Wow, what a Monday!
The Nasdaq and the Russell already hit our 2% bounce goals and the Dow needs another point with just half a point making the mark for the NYSE and the S&P - not bad for a day's work...
EVERYONE is TALKING about bailouts and easing but, so far, no concrete action has been taken and we don't believe we can get more than a strong bounce (40% retrace of the drop) without ACTUAL stimulus coming through. Those lines would be:
- Dow - 12,750 (12,540 is 20% retrace/weak bounce)
- S&P - 1,343 (1,319)
- Nas - 2,900 (2,840)
- NYSE - 7,720 (7,560)
- RUT - 780, (765)
As you can see from the Big Chart, the Nasdaq stopped dead at its -5% line at 2,850 so we'll be watching that one very closely and the S&P is just under its -2.5% line at 1,320 so those are our major goals for the day along with turning the Russell and the other weak bounce lines green. Those are the 2% bounces we expected in yesterday's post but we certainly didn't expect them in one day!

▶ _AIM OF THE TASK_:
Carry the market commentary forward from the point where it stops. The listing that comes next is not needed.

Stored data

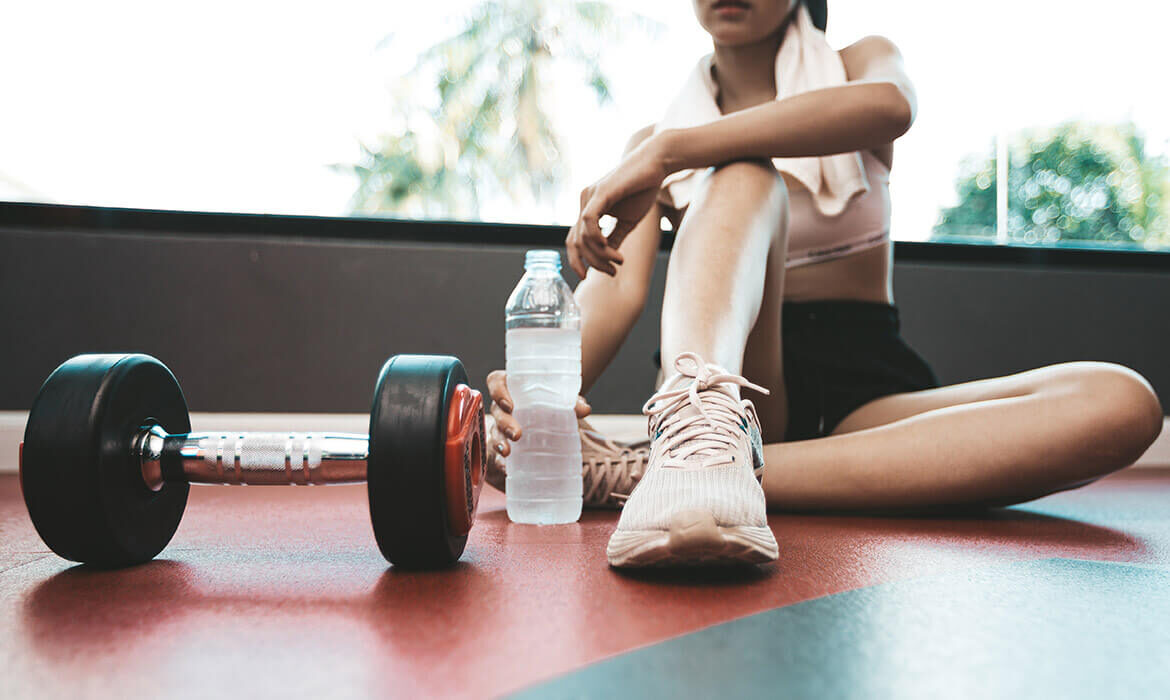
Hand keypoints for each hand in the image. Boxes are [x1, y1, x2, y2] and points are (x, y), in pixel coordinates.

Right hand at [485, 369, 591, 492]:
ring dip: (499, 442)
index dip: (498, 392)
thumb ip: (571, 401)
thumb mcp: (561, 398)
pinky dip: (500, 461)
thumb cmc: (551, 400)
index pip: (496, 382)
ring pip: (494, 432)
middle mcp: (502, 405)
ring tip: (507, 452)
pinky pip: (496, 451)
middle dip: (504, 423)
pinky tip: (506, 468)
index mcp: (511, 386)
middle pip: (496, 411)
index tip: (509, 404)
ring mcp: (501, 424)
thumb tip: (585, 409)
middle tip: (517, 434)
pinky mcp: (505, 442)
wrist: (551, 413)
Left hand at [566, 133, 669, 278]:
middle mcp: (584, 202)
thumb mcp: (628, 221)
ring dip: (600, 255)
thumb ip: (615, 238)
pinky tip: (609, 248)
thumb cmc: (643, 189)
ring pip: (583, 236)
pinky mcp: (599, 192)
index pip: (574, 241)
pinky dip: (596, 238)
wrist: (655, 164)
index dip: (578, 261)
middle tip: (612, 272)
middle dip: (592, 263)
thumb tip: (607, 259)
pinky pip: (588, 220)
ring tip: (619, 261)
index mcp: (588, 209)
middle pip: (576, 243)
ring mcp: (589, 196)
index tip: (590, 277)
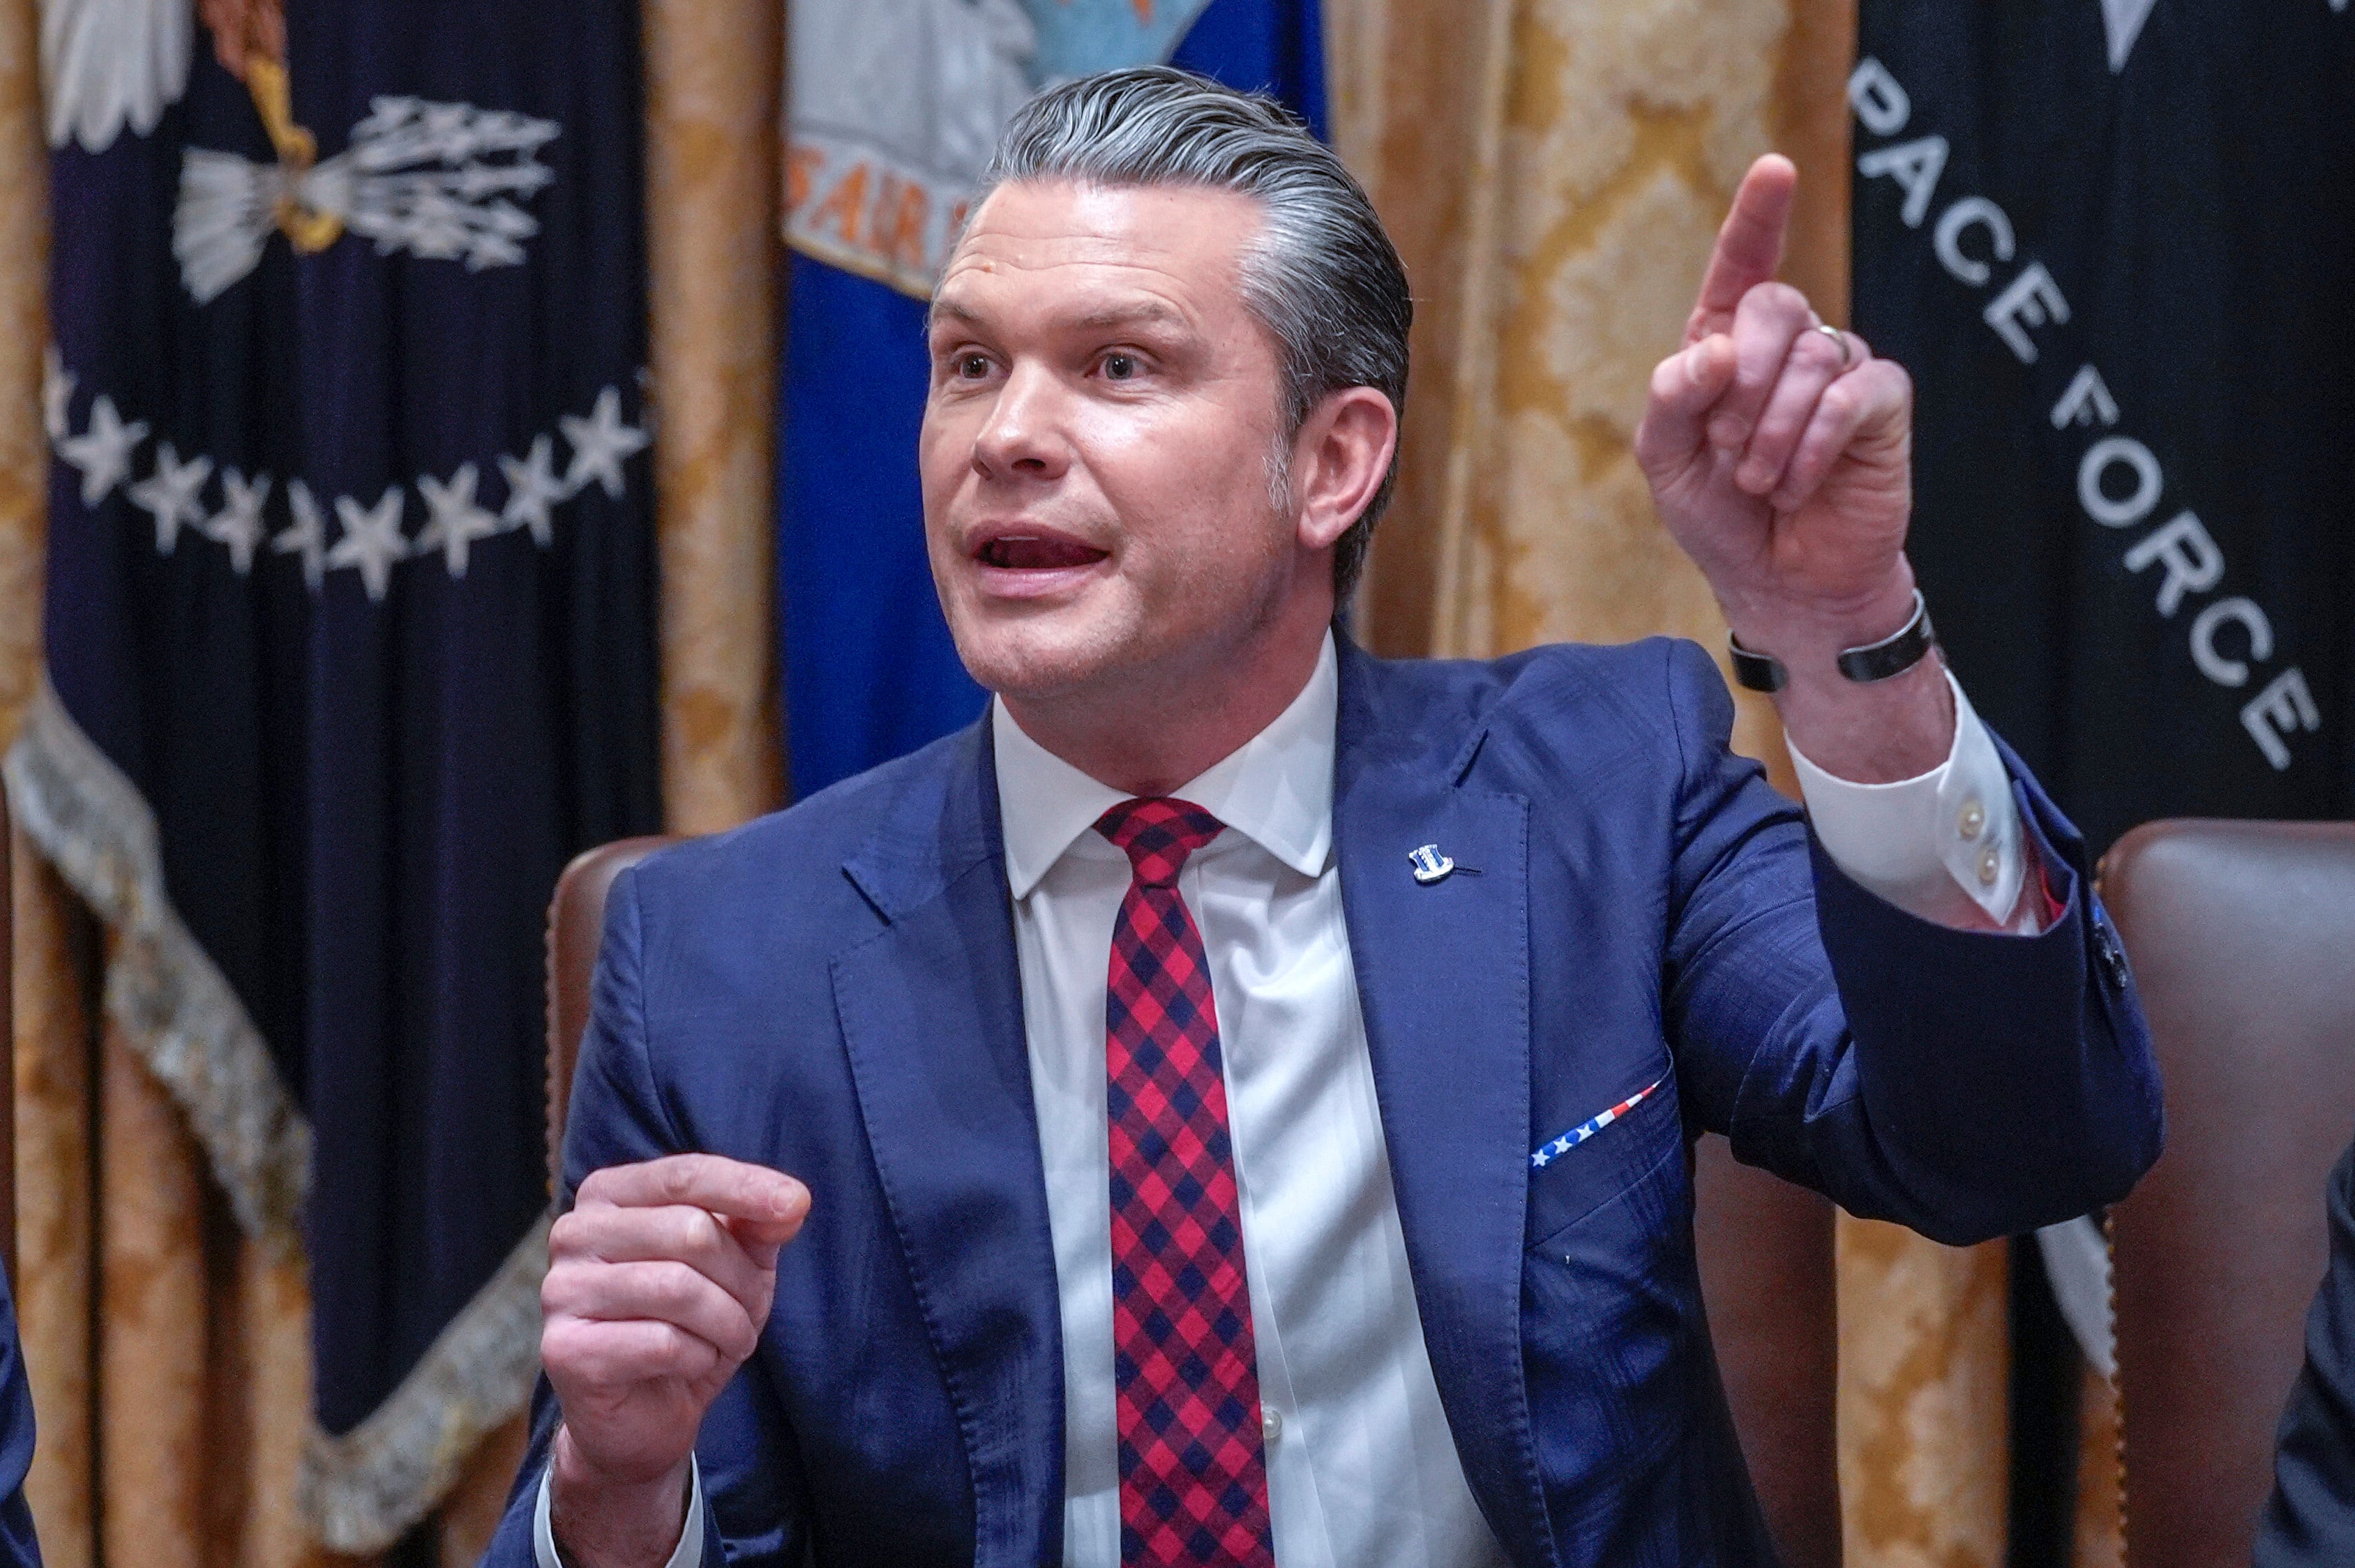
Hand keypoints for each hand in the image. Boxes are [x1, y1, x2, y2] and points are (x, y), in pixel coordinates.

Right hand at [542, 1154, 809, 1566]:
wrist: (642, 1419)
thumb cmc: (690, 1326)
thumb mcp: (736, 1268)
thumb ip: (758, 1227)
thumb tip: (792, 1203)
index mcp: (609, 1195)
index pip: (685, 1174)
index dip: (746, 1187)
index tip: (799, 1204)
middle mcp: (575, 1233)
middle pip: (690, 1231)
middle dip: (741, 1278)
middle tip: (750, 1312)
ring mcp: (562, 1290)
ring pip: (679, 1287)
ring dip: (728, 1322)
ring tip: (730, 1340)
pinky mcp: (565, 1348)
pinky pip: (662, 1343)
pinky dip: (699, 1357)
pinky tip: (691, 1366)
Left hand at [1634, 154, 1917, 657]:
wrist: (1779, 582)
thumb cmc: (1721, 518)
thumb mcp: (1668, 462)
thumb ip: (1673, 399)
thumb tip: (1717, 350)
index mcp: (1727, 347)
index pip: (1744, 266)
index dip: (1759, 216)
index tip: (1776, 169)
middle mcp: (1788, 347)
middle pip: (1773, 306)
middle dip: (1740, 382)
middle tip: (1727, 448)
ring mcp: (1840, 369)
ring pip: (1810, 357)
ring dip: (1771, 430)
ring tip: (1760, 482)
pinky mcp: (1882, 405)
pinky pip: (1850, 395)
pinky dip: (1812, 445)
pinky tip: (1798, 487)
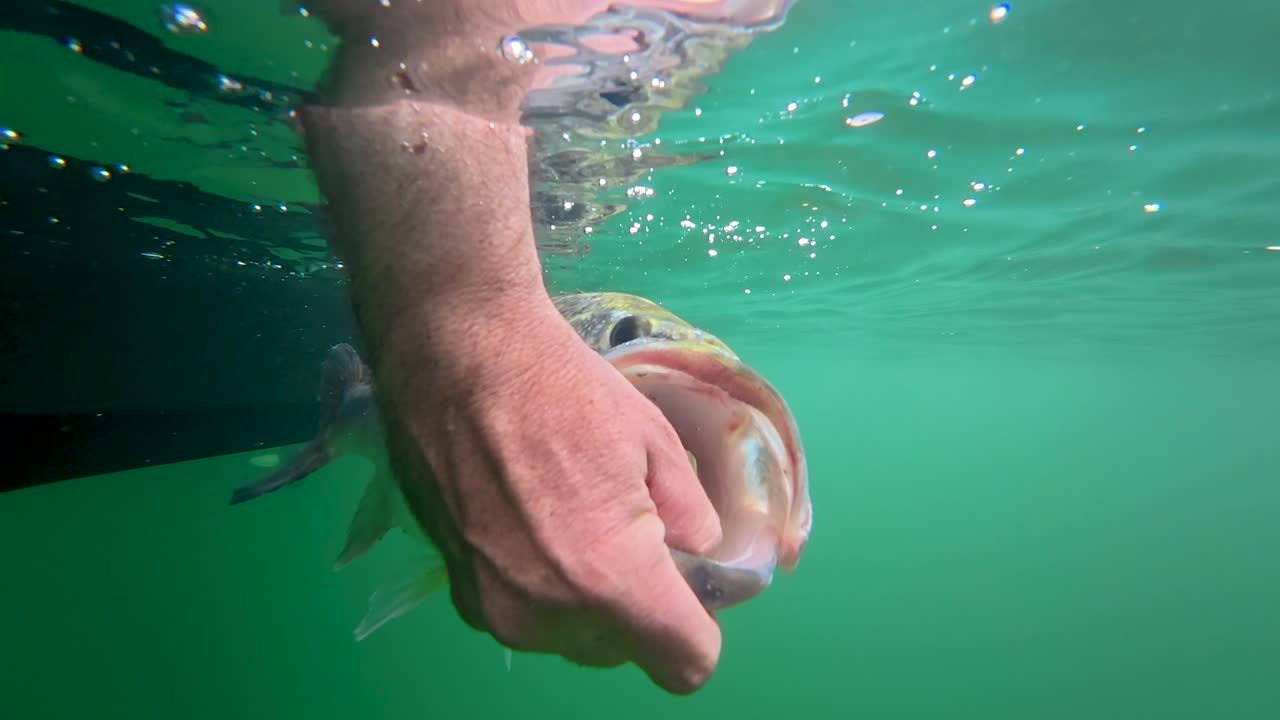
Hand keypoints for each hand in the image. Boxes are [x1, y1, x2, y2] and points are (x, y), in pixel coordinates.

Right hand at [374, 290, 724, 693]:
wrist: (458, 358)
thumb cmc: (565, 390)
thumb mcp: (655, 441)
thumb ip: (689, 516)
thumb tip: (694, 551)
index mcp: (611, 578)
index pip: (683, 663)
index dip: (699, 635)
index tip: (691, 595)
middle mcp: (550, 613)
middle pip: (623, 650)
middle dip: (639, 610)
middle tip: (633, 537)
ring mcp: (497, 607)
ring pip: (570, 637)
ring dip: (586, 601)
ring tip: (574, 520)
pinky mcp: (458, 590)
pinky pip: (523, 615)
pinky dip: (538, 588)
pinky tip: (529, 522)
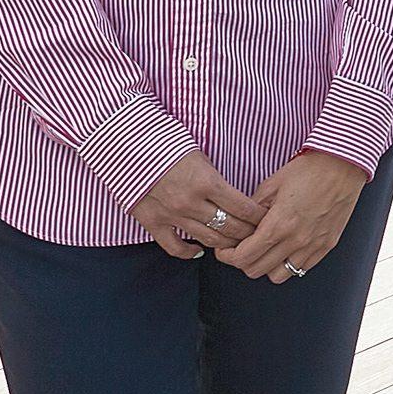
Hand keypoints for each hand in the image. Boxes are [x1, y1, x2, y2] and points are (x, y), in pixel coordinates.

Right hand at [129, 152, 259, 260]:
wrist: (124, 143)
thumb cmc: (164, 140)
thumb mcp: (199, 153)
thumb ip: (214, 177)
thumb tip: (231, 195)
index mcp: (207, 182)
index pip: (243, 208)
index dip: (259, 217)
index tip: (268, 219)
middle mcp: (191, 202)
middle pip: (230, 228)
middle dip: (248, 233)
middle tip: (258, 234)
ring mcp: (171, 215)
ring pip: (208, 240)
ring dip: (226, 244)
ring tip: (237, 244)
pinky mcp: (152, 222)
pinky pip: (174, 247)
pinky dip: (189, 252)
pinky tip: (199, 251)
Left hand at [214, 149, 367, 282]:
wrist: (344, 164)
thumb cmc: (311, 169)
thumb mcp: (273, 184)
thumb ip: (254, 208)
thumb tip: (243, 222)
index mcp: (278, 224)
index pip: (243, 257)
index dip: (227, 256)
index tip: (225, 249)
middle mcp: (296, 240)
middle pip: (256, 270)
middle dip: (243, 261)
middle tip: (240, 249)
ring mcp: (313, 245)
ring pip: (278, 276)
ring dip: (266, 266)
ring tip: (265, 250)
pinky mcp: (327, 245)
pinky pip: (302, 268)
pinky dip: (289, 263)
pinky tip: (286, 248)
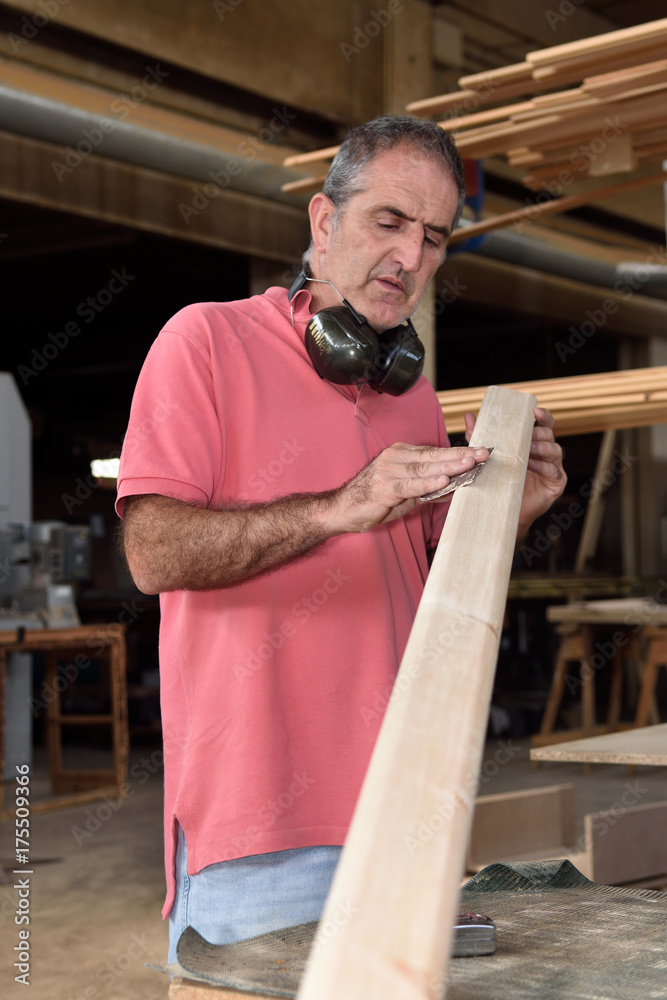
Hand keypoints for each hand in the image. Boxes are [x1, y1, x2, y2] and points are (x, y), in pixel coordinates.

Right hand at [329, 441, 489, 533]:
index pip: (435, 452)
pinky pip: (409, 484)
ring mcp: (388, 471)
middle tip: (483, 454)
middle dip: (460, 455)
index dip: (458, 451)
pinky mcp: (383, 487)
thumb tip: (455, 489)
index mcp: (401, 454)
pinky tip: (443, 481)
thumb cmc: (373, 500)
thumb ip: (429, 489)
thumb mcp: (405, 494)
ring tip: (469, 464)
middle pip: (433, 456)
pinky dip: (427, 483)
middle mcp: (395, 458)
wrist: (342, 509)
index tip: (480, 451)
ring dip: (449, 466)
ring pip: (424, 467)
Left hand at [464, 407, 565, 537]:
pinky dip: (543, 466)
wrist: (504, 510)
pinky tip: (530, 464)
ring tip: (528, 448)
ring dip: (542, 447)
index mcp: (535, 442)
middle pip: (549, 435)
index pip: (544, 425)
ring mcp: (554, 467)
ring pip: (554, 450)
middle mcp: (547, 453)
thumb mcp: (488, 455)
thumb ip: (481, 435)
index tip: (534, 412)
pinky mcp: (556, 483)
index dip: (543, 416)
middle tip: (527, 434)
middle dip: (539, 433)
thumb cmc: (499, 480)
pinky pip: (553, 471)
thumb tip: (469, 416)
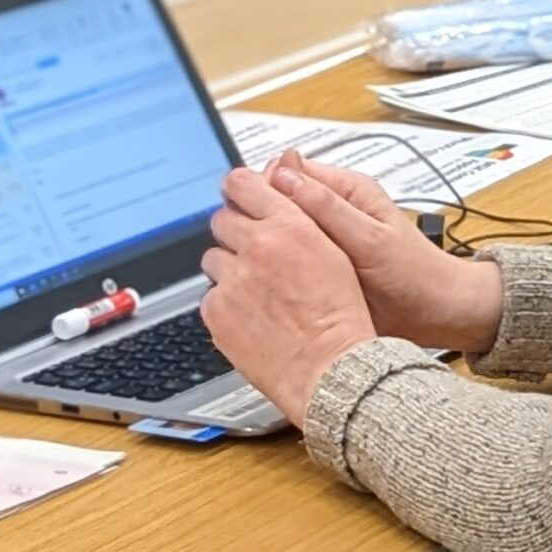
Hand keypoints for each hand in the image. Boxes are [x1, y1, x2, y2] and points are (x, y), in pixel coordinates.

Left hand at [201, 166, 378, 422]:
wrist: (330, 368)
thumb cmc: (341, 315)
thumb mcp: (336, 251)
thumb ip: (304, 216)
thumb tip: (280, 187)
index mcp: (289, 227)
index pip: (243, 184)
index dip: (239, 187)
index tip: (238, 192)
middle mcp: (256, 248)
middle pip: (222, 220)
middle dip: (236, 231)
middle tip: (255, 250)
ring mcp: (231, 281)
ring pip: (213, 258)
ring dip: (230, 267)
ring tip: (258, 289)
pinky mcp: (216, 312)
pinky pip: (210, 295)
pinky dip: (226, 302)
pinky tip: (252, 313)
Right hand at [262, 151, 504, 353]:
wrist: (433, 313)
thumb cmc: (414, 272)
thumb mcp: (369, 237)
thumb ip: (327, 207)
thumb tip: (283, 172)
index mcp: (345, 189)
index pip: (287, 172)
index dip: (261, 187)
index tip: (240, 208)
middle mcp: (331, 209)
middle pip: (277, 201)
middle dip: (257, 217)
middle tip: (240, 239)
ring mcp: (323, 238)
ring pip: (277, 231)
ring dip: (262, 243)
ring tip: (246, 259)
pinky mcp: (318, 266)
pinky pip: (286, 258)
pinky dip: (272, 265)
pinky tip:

▶ _RESULT FOR THIS EXERCISE_:
We had gone into the session expecting to flip more bearish after betting on the bounce Friday afternoon but it was a very strong day overall and none of our warnings (see morning alert) were tripped so we ended the day a little more bullish as we tweaked our [[FAS] Money Portfolio even more bullish by uncovering our primary January bull call spread. On the other hand, we left our bear hedges in place on the $25,000 Portfolio, so we're not ready to go all the way on our first bullish date.
All three of my stock picks from this week's Stock World Weekly gave us the entries we were looking for and some nice gains yesterday as Chesapeake (NYSE:CHK) opened at $14.25 and finished at $14.91 (up 4.6%), Hewlett Packard (NYSE:HPQ) opened at $21.42 and jumped to $21.89 (up 2.1%) and XLF gave us our $13.77 entry but is still playable at $13.90 (up 1%) and, of course, our aggressive FAS Money move was to take advantage of the lagging XLF index.
Of course the more fun way to play XLF would be our trade idea from yesterday's member chat, which was to sell the Jan $12 puts for .75 and buy the Jan $13/14 bull call spread for .59, which nets a .16 credit on the $1 spread so no cash committed (but about $1.20 in margin) and a potential $1.16 upside (725%) if XLF maintains $14 through Jan expirations and the worst case is you have XLF assigned to you at net $11.84, which is a 15% discount to the current price (see "How to buy Stocks for a 15-20% Discount" for more on this strategy).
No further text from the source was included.